▶ _EXERCISE DETAILS_
A verbatim repetition of the data below is requested, without images.

▶ _EXERCISE DATA_
___

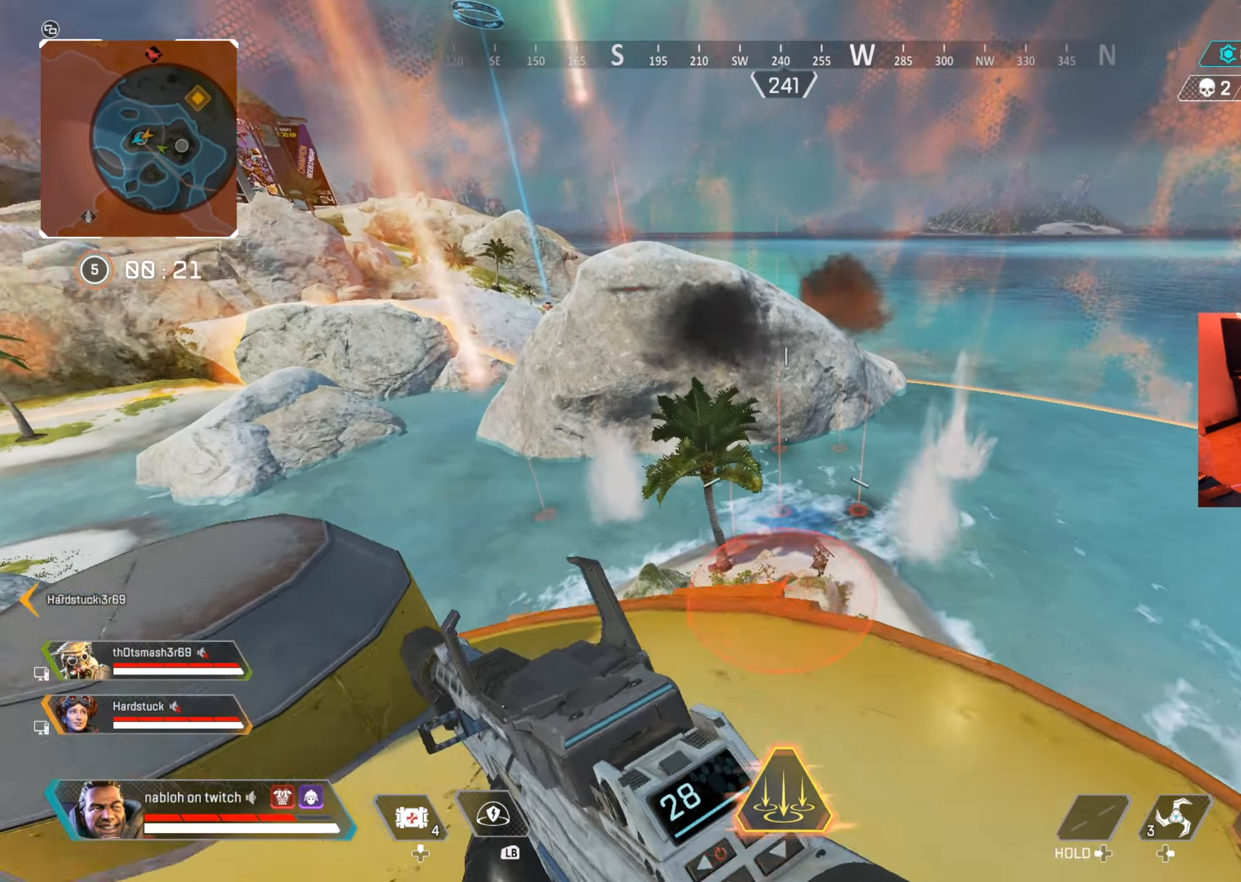
{"buttons": ["L2"], "left_stick": "left", "right_stick": "down-left", "events": [[33, "right_stick", "center"], [83, "left_stick", "down"], [166, "left_stick", "down-right"], [166, "right_stick", "down-right"], [250, "right_stick", "center"], [333, "left_stick", "down-left"], [367, "right_stick", "down"], [383, "L2", "down"], [400, "left_stick", "left"], [450, "right_stick", "down-left"]]}
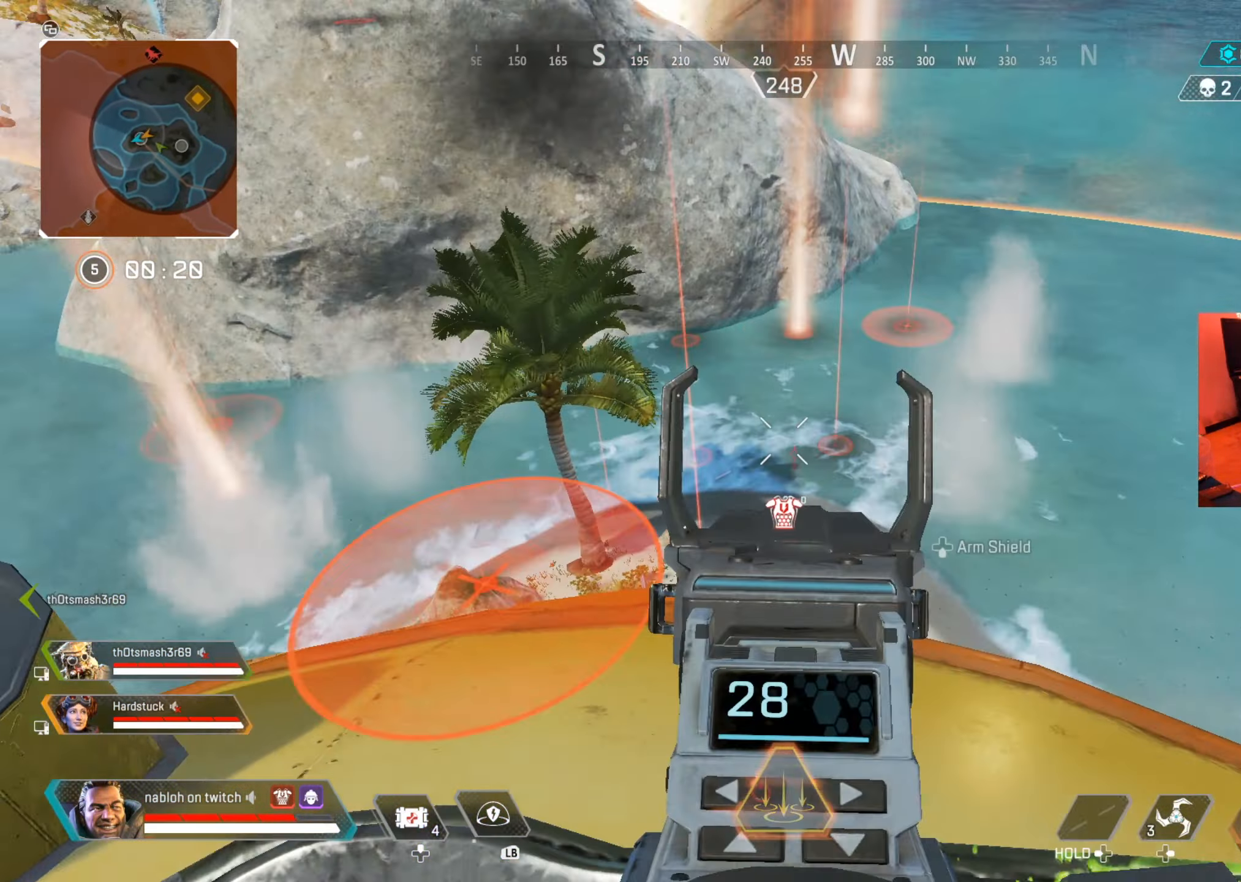
{"buttons": ["L2"], "left_stick": "up-right", "right_stick": "right", "events": [[117, "right_stick", "down"], [317, "right_stick", "down-left"], [334, "left_stick", "up-left"], [451, "right_stick", "right"], [484, "left_stick", "up-right"]]}
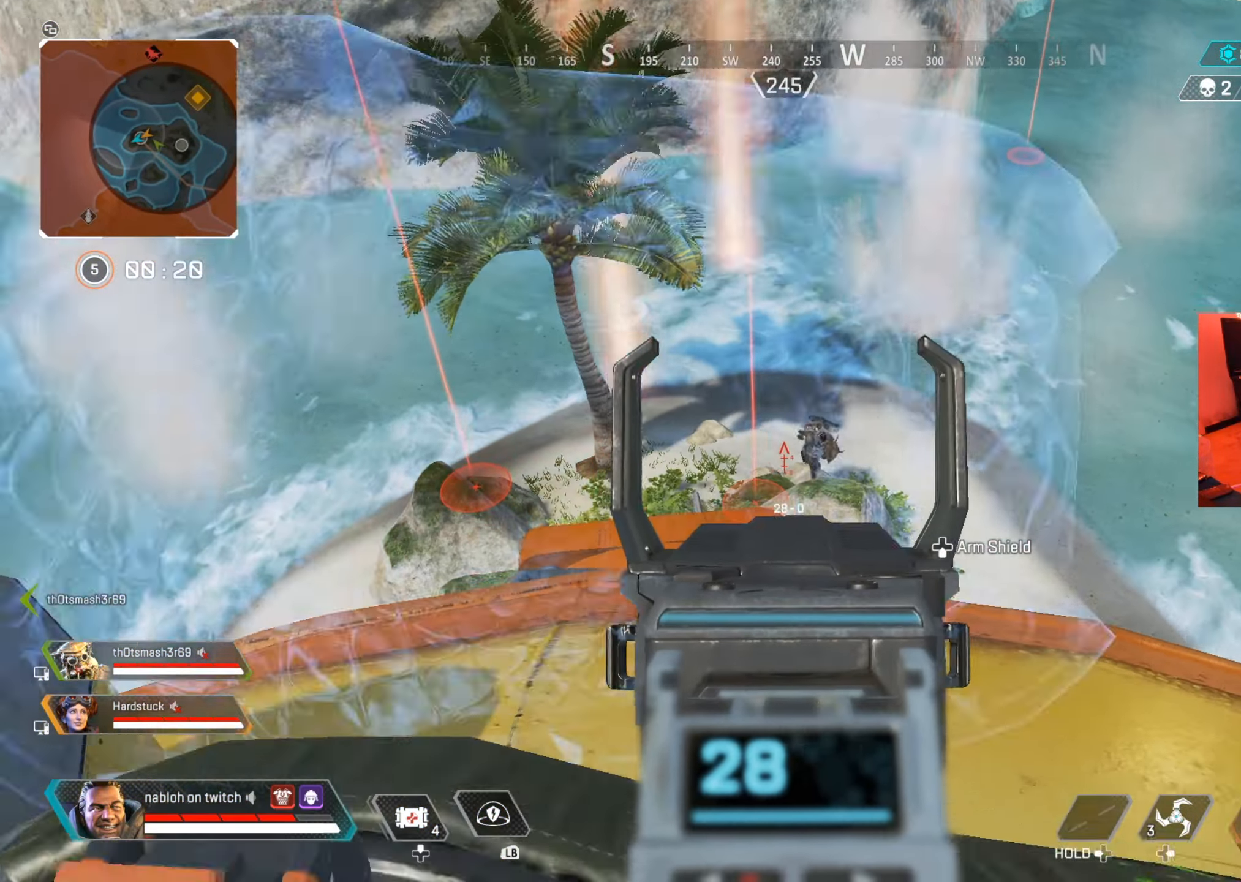
{"buttons": ["L2", "R2"], "left_stick": "down-left", "right_stick": "down-right", "events": [[16, "right_stick", "down-right"], [133, "R2", "down"], [166, "right_stick", "up-right"], [233, "right_stick", "left"], [250, "left_stick", "up-left"], [333, "left_stick", "left"], [450, "right_stick", "down"], [483, "left_stick", "down-left"], [500, "right_stick", "down-right"]]}
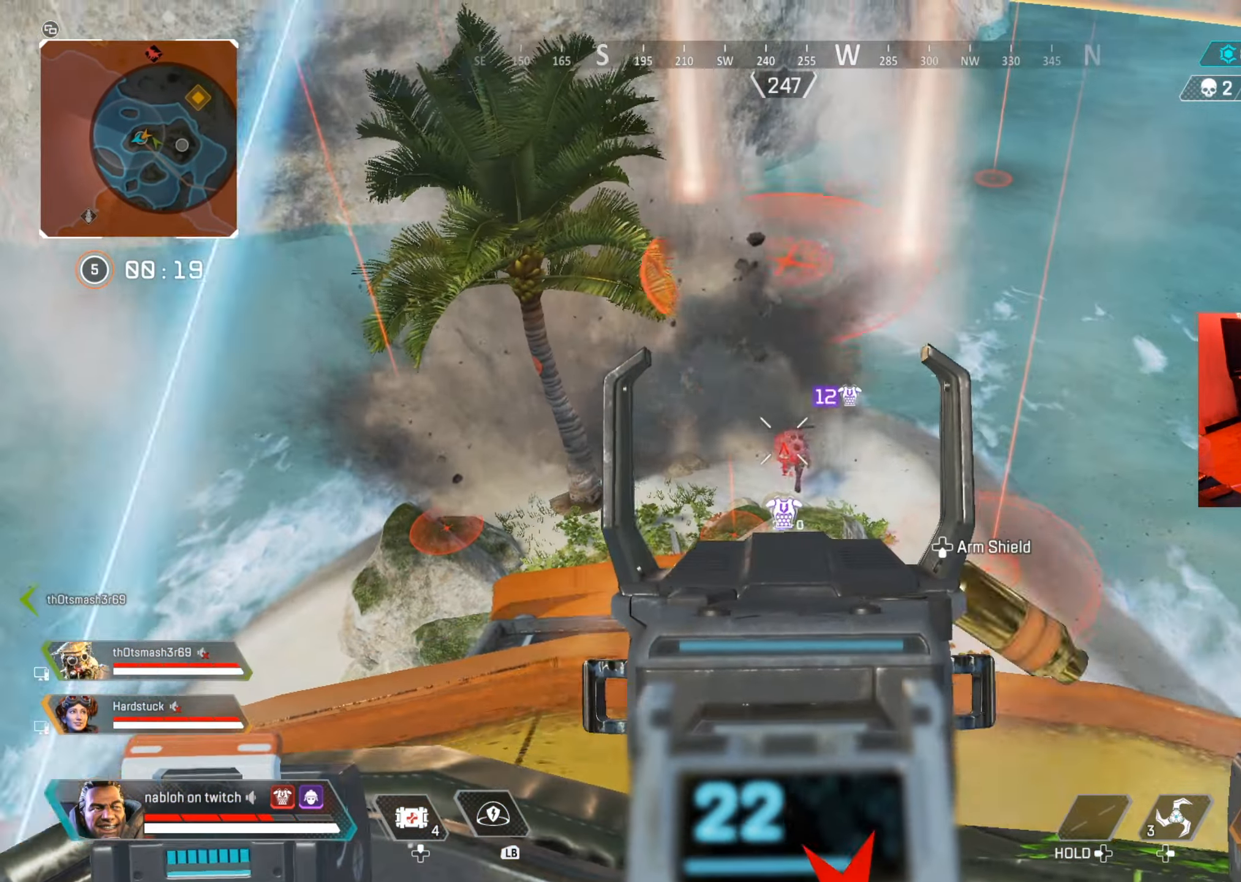
{"buttons": ["L2", "R2"], "left_stick": "right", "right_stick": "left", "events": [[34, "left_stick", "down"], [84, "left_stick", "down-right"], [167, "right_stick", "down-left"], [317, "left_stick", "right"], [317, "right_stick", "up-right"], [401, "right_stick", "center"], [451, "right_stick", "left"]]}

___

▶ _TASK RESULT_
{"buttons": ["L2"], "left_stick": "left", "right_stick": "down-left", "events": [[33, "right_stick", "center"], [83, "left_stick", "down"], [166, "left_stick", "down-right"], [166, "right_stick", "down-right"], [250, "right_stick", "center"], [333, "left_stick", "down-left"], [367, "right_stick", "down"], [383, "L2", "down"], [400, "left_stick", "left"], [450, "right_stick", "down-left"]]}
{"buttons": ["L2"], "left_stick": "up-right", "right_stick": "right", "events": [[117, "right_stick", "down"], [317, "right_stick", "down-left"], [334, "left_stick", "up-left"], [451, "right_stick", "right"], [484, "left_stick", "up-right"]]}
{"buttons": ["L2", "R2"], "left_stick": "down-left", "right_stick": "down-right", "events": [[16, "right_stick", "down-right"], [133, "R2", "down"], [166, "right_stick", "up-right"], [233, "right_stick", "left"], [250, "left_stick", "up-left"], [333, "left_stick", "left"], [450, "right_stick", "down"], [483, "left_stick", "down-left"], [500, "right_stick", "down-right"]]}
{"buttons": ["L2", "R2"], "left_stick": "right", "right_stick": "left", "events": [[34, "left_stick", "down"], [84, "left_stick", "down-right"], [167, "right_stick", "down-left"], [317, "left_stick", "right"], [317, "right_stick", "up-right"], [401, "right_stick", "center"], [451, "right_stick", "left"]]}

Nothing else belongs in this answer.